一個無底深淵怎能成為星際飛行的捷徑呢?原來按照愛因斯坦的理論,黑洞是一個時空曲率趨於無限大——也就是說,時空本身已「閉合」起來的區域。但往後的計算顯示,若收縮的星體質量足夠大的話,時空在閉合到某一程度之後,會有重新開敞的可能,而被吸入的物體,將可以重現於宇宙之中。只是,這個「宇宙」已不再是我們原先出發的宇宙,而是另一個宇宙、另一個時空(姑毋論這是甚麼意思)。按照這一推論,黑洞的存在,可能形成一條時空的甬道(稱為「愛因斯坦-羅森橋接」),將兩個本來互不相干的宇宙連接起來。

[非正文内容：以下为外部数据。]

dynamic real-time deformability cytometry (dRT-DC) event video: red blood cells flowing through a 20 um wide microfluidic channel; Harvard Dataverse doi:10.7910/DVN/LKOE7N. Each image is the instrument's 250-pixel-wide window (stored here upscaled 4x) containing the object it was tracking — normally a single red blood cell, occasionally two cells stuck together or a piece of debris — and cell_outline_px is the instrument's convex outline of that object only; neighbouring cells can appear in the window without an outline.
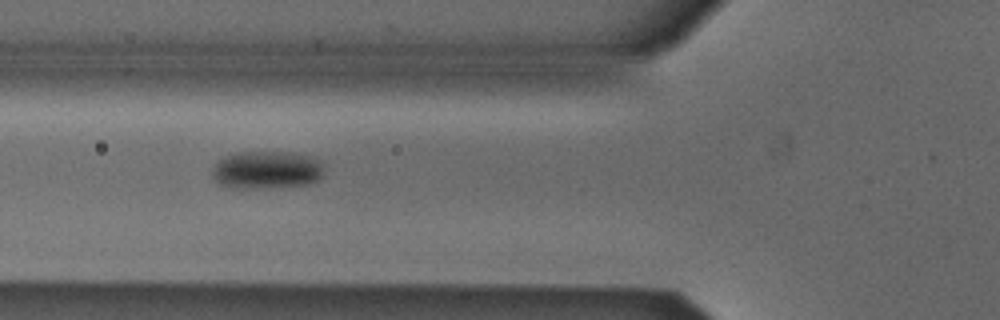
{"species": "Egyptian fruit bat (a non-hibernating species)", "species_latin": "Rousettus aegyptiacus", "temperature_condition": "cold", "stored_images_in_passage": 37, "segment_of_instrument_passage": [1, 2], "camera_frame_rate_fps": 3000, "um_per_image_px": 0.085, "animal": {"sex": "male"}, "frame": {"image": 1, "passage_image": 3, "time_ms": 0.667, "image_size_px": [1000, 320], "cell_outline_px": [[324, 172], [320, 180], [308, 184], [236, 188], [224, 184], [216, 180], [212, 176], [212, 172], [216, 160], [224, 156], [236, 152], [292, 152], [312, 156], [320, 160], [324, 164]], "centroid_in_image_um": [22.72, 14.4], "position_along_channel_um": 103.1, "area_um2": 24.57}}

這種匪夷所思的推論固然可以成為極佳的科幻素材,但對於克服在我們這個宇宙中的星際距離,則似乎幫助不大。然而,一些科學家指出,愛因斯坦所謂的另一個宇宙,很可能只是這一宇宙之內的別的區域。如果是的話,太空船便可由太空的某處飛進一個黑洞之內,然後在遠處的一個「白洞」(white hole)那兒走出來,其間無須經歷遙遠的星際距離。把黑洞和白洞連結起來的時空甬道,人們形象地稱之為「蛆洞」、「蛀洞」或「蟲洞」(wormhole)。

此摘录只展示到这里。